----- Supplied data -----
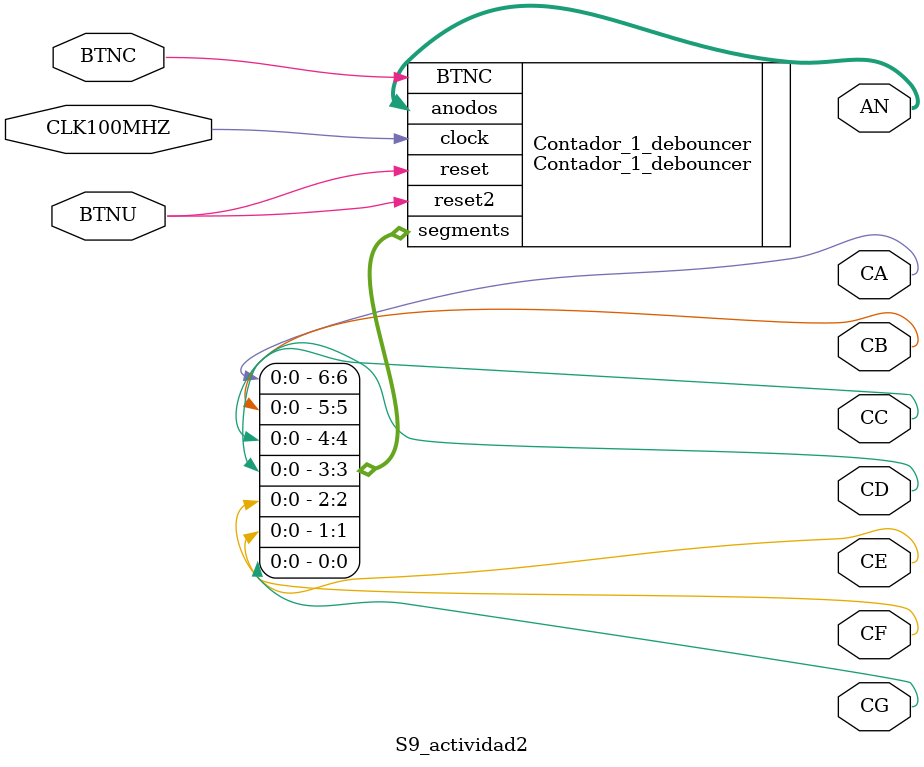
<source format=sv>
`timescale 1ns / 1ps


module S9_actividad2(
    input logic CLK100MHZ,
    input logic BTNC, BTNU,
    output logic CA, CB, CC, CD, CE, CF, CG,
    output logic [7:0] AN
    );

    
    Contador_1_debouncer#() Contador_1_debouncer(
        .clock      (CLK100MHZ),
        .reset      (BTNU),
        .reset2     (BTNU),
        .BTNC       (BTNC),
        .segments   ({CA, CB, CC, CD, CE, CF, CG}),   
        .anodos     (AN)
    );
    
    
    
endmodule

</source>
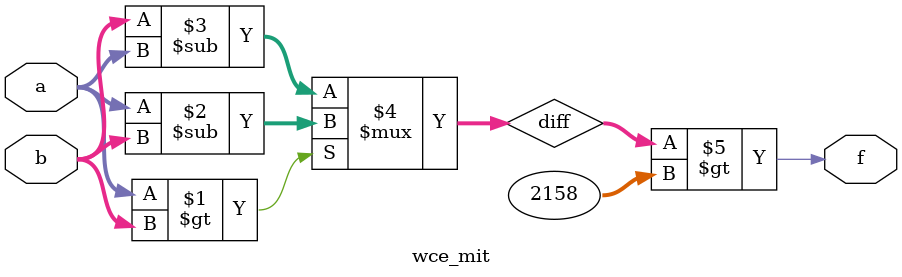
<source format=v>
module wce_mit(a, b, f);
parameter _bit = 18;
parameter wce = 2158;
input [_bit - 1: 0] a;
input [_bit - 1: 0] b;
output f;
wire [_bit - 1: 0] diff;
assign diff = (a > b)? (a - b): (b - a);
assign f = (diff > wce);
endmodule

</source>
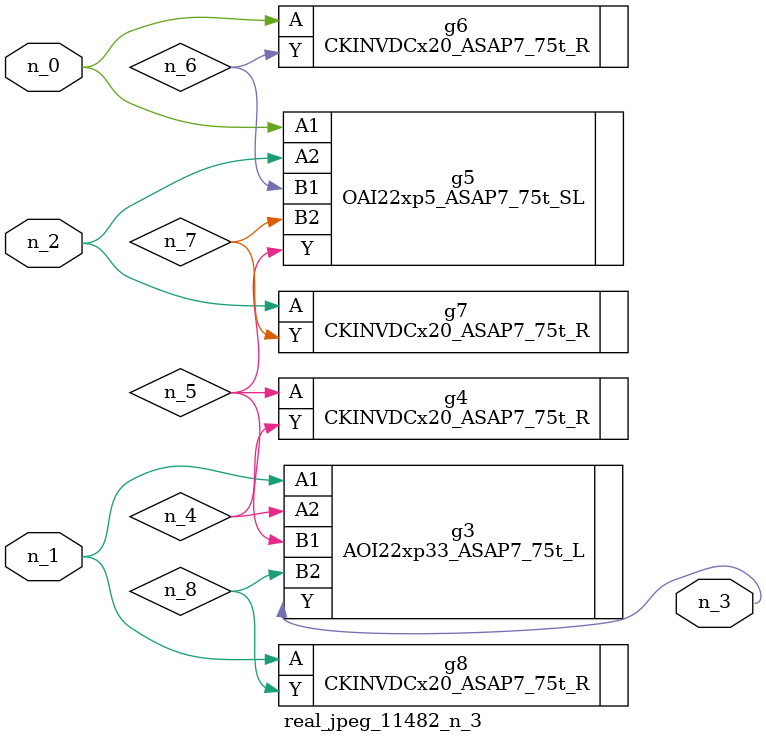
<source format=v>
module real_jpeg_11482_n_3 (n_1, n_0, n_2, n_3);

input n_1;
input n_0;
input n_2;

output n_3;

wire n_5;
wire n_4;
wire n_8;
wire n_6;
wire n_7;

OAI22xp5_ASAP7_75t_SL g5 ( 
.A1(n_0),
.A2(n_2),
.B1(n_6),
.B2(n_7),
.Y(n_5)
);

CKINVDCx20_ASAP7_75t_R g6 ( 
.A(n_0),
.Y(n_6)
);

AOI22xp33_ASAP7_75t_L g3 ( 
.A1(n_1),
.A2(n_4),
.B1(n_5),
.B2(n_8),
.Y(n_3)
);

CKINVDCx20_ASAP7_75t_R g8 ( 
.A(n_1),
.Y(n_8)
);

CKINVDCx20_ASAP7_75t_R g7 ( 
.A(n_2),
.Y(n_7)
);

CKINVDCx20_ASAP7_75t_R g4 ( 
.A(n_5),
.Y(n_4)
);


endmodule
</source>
-----
Task goal:
Show every line above in which the word "output" appears.

Solution for this problem:
    output logic CA, CB, CC, CD, CE, CF, CG,
    output logic [7:0] AN
output f;
output n_3;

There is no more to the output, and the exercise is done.